Text shown —

· · · · ·

# URGENT - polyester shirts - designs sticking together?!?!



## switchvb (Jul 1, 2016)

This is Dan over at Chroma Apparel - I am actually looking for some tips of the trade. 

We have been printing a lot of moisture wicking shirts lately. 100% polyester.

Normally they have a giant full size print on the front and another on the back. We use plastisol inks. Our issue is when the shirts are delivered the front and backs are stuck together. They peel apart with no issue but clients don't want to peel at all. Duh - I wouldn't either.

We aren't sure what to change in our process so they never stick together - we are printing hundreds of shirts at a time so we can't really lay each one out till it's cooled off. Should we be using fans blowing on them as they come out of dryer? Different ink? Etc - any ideas?

Would love your expert suggestions.


----------



## gulfsidebill (Feb 28, 2019)

Common problem...Using a fan or fans will help...How long and is your dryer outfeed? I built a carriage that holds 2 box fans. Placed the carriage over the 8 foot outfeed on one of our dryers. It worked! When we print the first side, we place every other shirt in a different stack. When we print the second side we separate the shirts by size and let them cool before we box them. *Caution - Don't allow the air to blow into the heat chamber. Check the ink temperature on the garment with a IR laser heat gun as it coming out of the chamber to assure proper cure Speaking from 45+ years of experience Good Luck and Keep on Printing...


----------



## splathead (Dec 4, 2005)

· · · · ·

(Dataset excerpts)
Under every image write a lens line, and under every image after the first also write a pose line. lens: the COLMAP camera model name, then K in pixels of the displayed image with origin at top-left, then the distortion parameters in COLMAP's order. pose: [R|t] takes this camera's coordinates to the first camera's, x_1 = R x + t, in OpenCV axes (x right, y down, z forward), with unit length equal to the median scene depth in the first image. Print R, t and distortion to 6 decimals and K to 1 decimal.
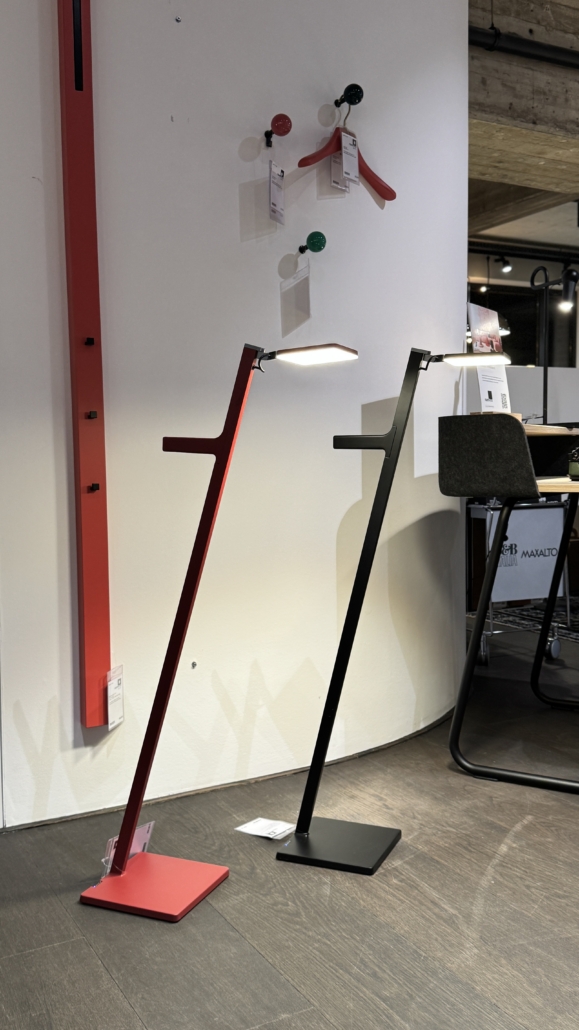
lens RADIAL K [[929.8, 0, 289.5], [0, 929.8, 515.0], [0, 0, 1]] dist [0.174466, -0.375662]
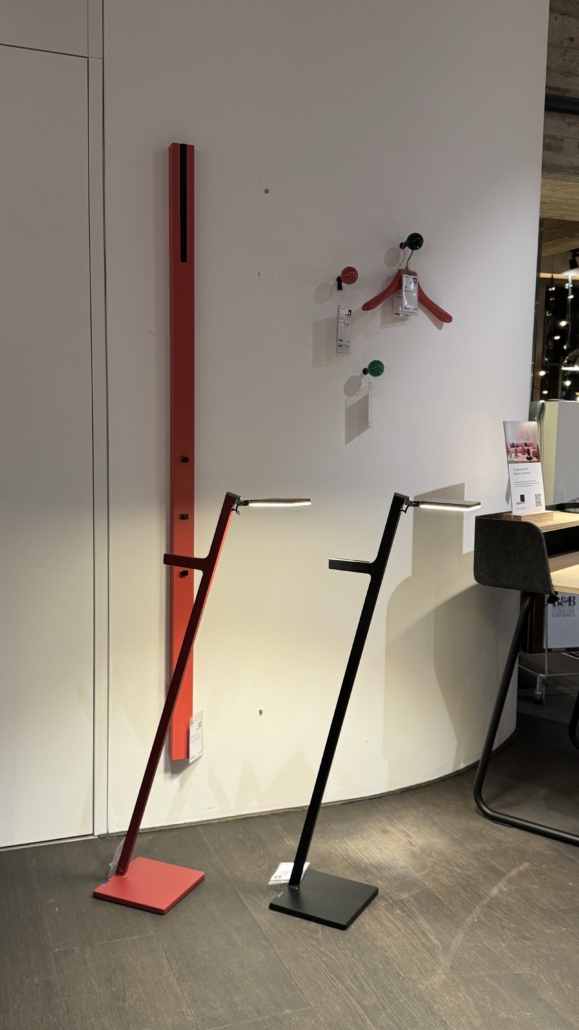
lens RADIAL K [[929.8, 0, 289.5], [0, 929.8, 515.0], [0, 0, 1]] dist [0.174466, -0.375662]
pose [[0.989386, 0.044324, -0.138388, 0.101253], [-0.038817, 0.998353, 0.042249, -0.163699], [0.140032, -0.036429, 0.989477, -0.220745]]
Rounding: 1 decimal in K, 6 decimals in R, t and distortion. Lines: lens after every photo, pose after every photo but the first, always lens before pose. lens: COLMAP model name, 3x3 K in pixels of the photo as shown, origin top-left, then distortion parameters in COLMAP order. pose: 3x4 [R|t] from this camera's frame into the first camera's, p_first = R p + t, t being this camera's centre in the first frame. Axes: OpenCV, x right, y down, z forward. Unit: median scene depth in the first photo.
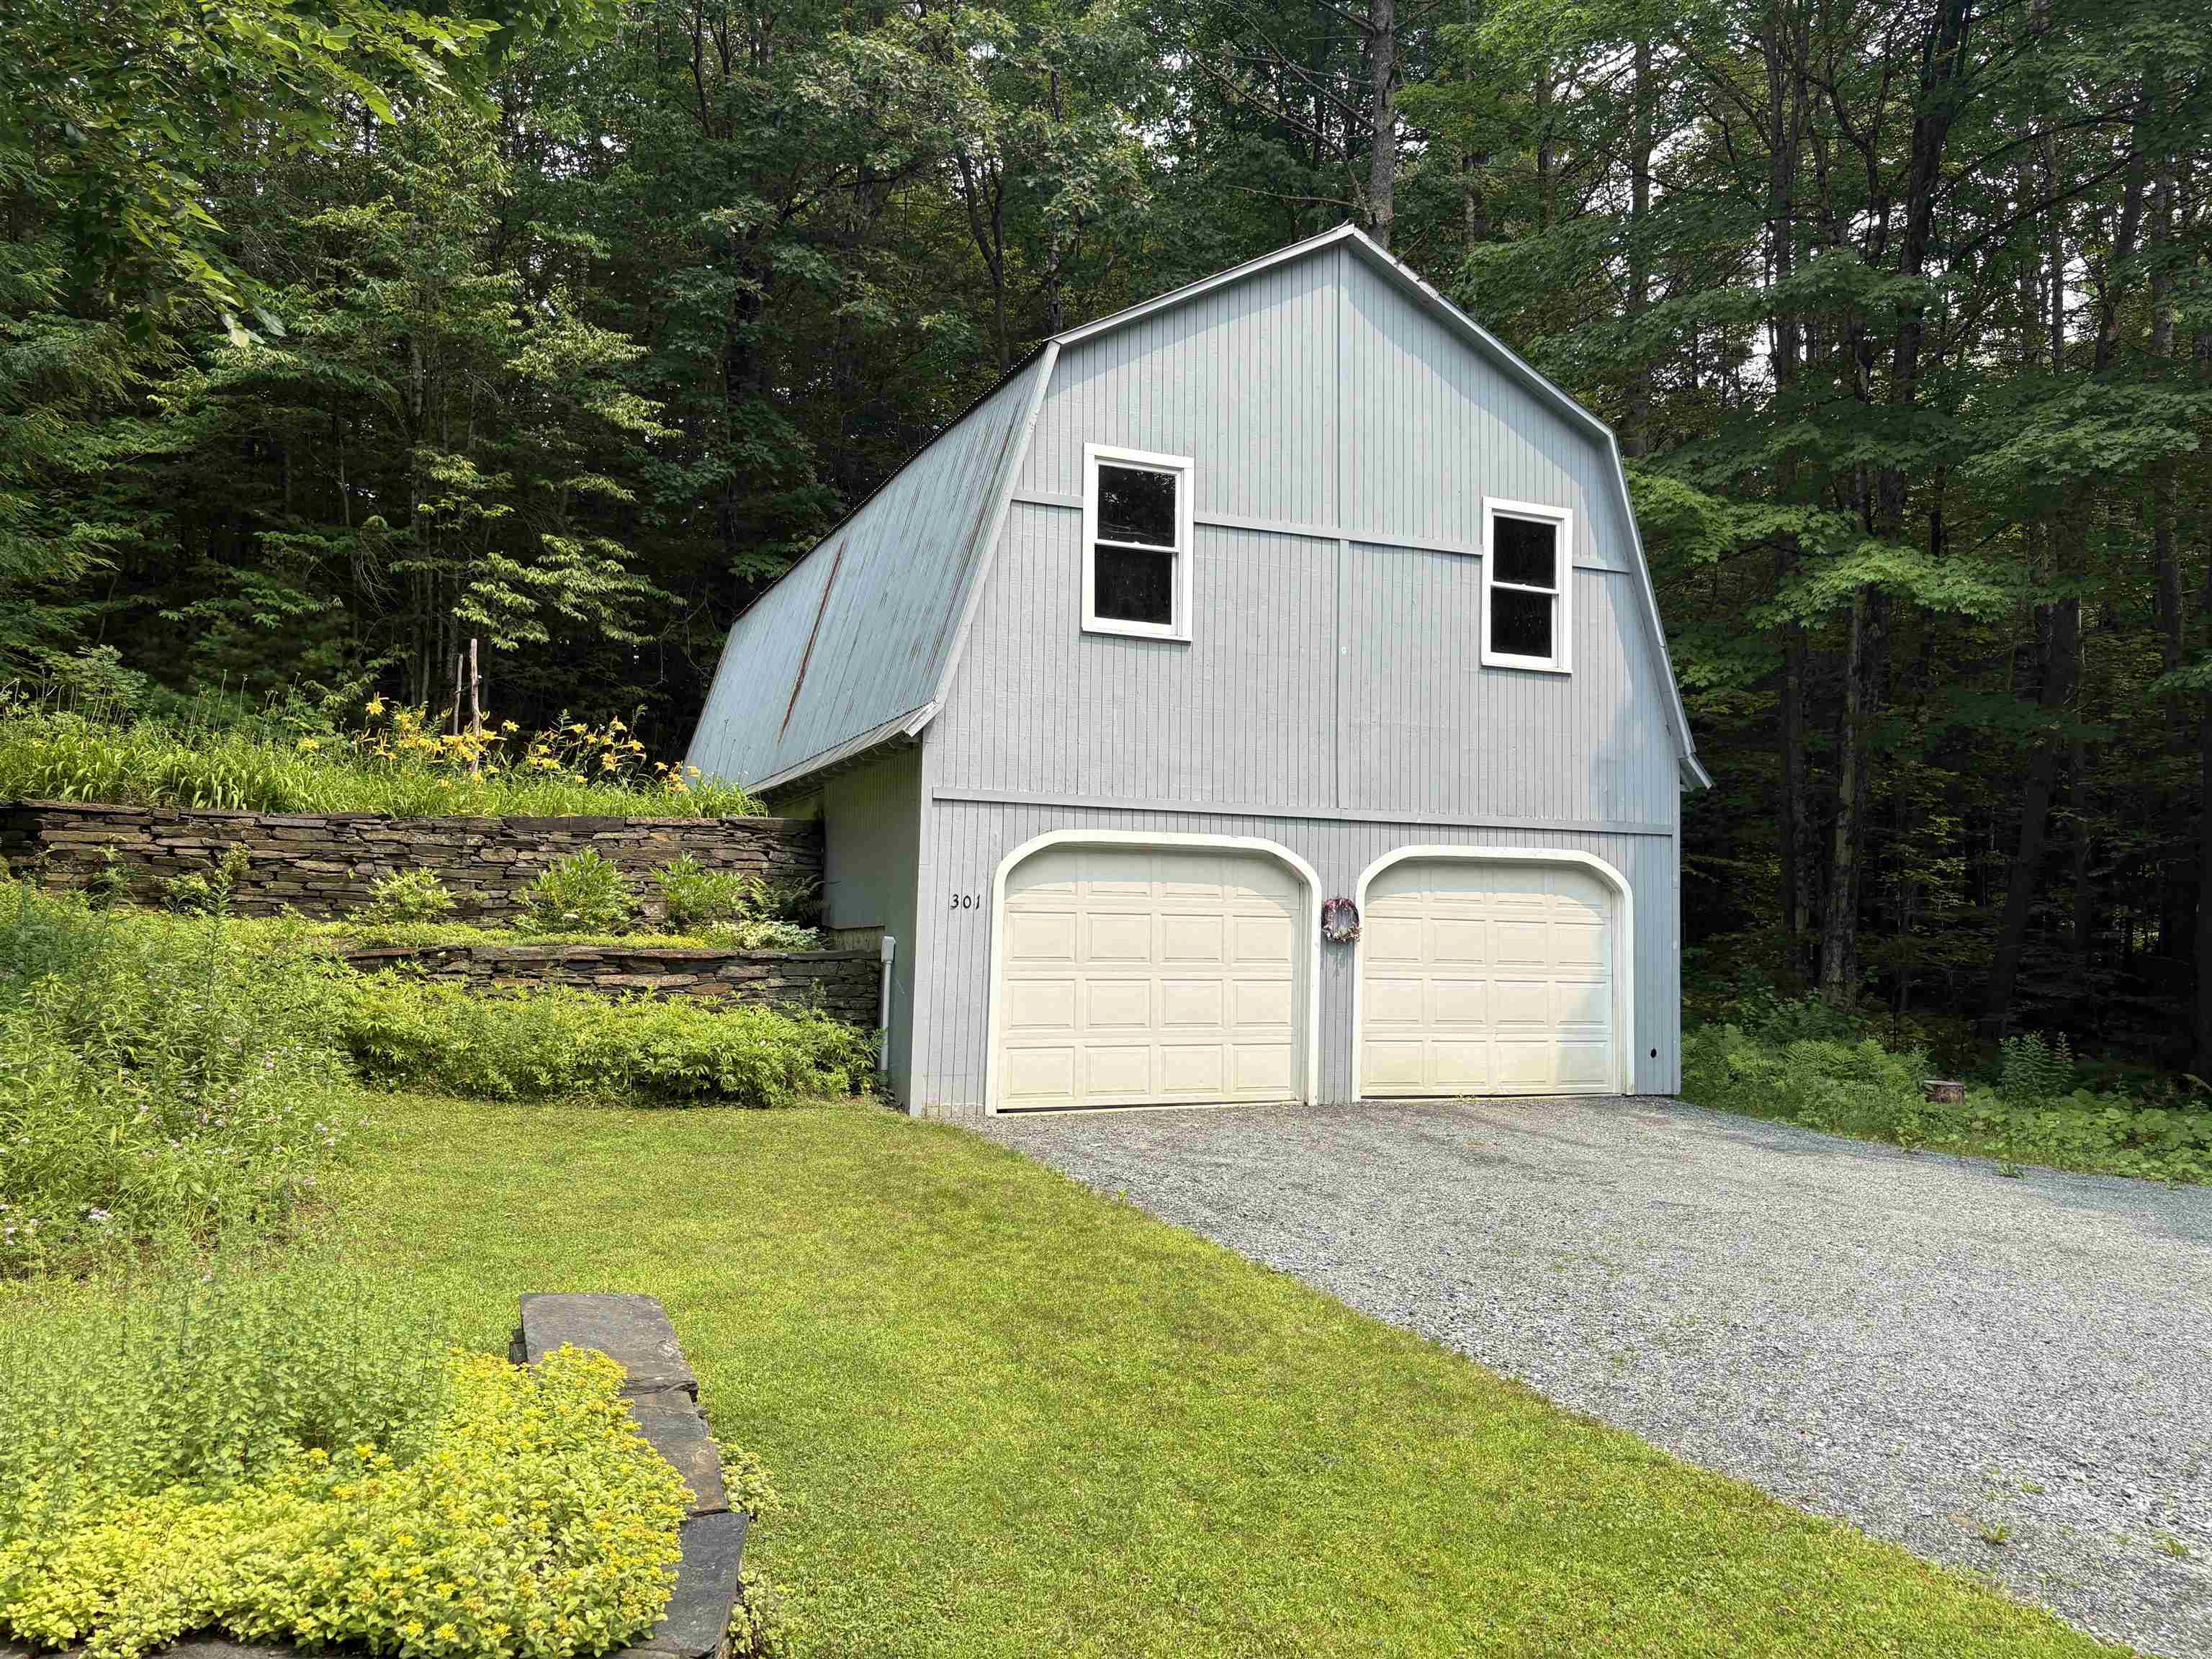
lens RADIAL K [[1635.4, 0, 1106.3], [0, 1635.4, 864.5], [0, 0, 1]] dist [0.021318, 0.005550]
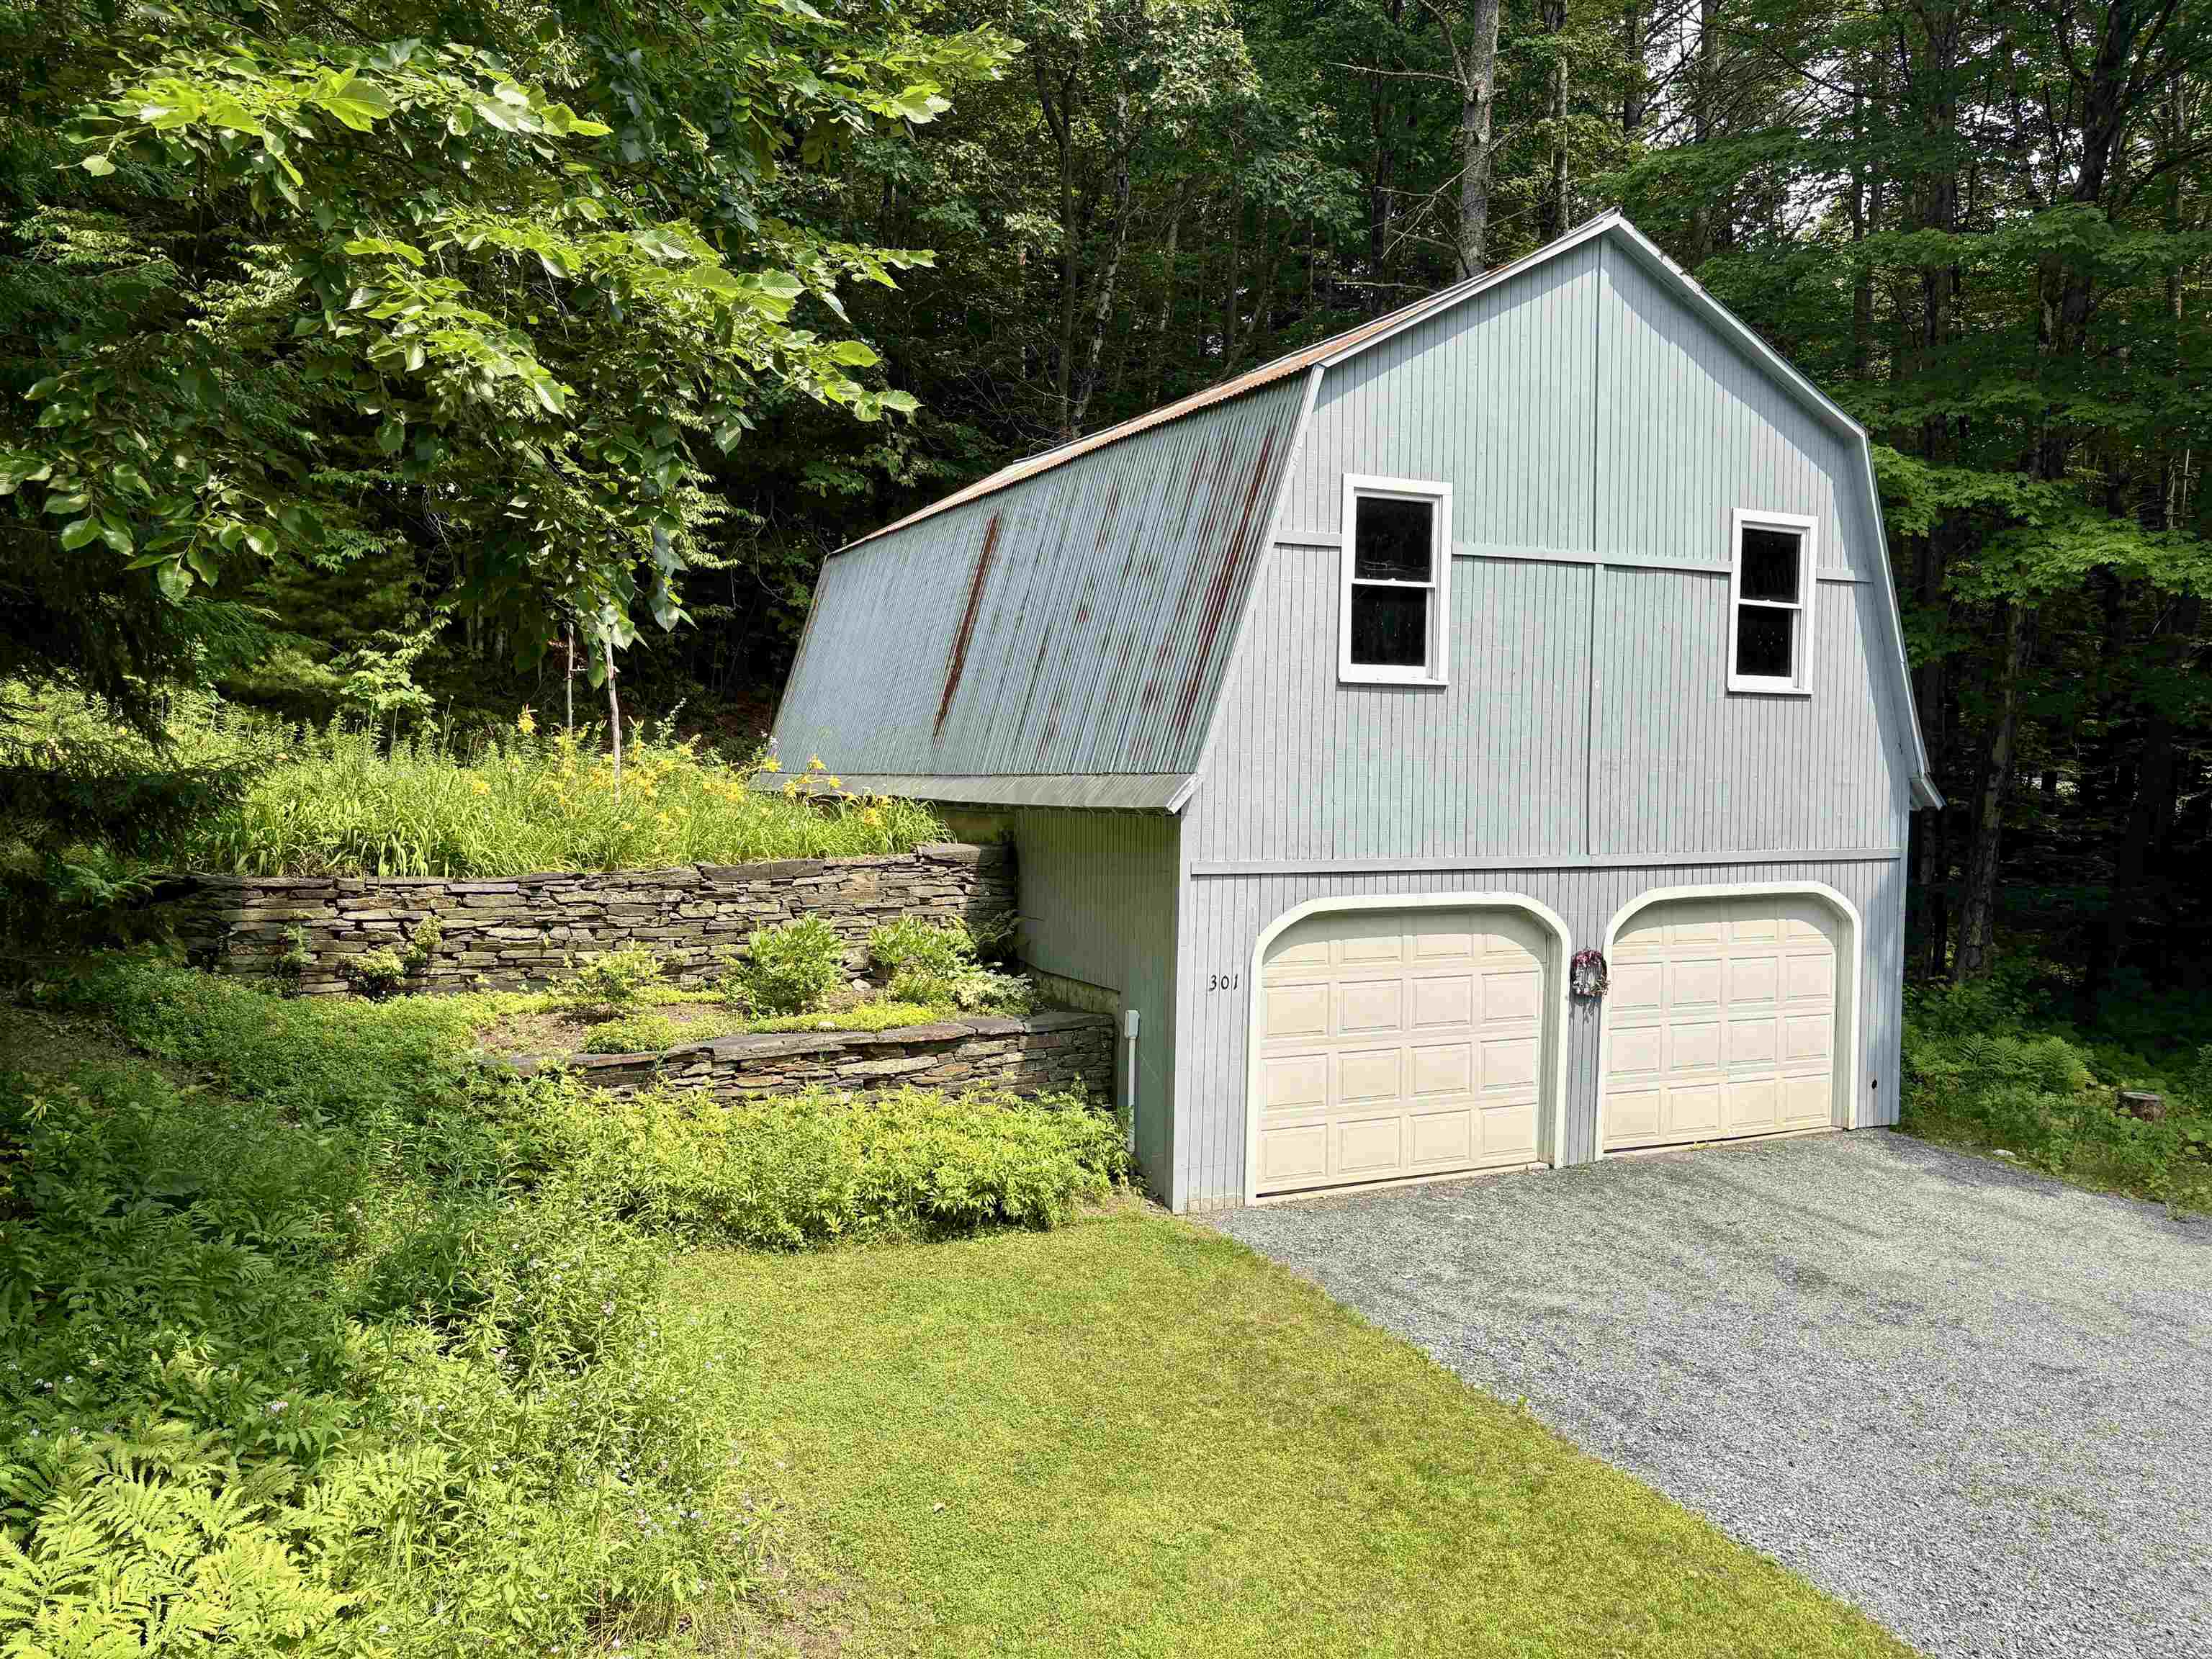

· · · · ·

List of tasks —
A. In the forum thread on printed polyester shirts sticking together, what type of ink does the shop use?
B. Summarize the polyester shirt printing thread in two sentences.
C. Write the next part of the forum thread about polyester shirt prints sticking together, picking up after its final line.
These records are a separate body of material from the forum thread.

Set of answers —
A. Plastisol inks.

B. A printer at Chroma Apparel reports that 100% polyester moisture-wicking shirts with large plastisol prints on the front and back arrive with the two sides stuck together, and asks how to prevent this when printing hundreds of shirts at a time. A reply calls it a common problem and recommends fans over the dryer outfeed, alternating stacks after the first side, letting shirts cool before boxing, keeping air out of the heat chamber, and checking cure temperature with an IR heat gun.

C.
Common issue. I routinely see tissue paper placed over the screened area to prevent sticking.


----------



## switchvb (Jul 1, 2016)

splathead
Tissue paper doesn't stick?

We do about 300 to 1000 at a time.

I am sure they wouldn't mind a piece of tissue paper between each shirt if it stopped sticking but might get pricey for us. 

The belt on our dryer is only about 2-3 feet long after it exits the dryer. 

My only thought is to buy more time - print the fronts day #1 -- let them cool completely overnight -- print backs day #2. But we never have that luxury - we are a quick turn shop.

We tried fans on the run this week - didn't really help.


----------



## simplepickle (Mar 7, 2019)

For instance, because a heat press can easily burn polyester items and ruin them, it is important that the person is careful if they try to heat press with any kind of graphic. Meaning during this process, the heat will need to be turned down very low so that it will not scorch the polyester material.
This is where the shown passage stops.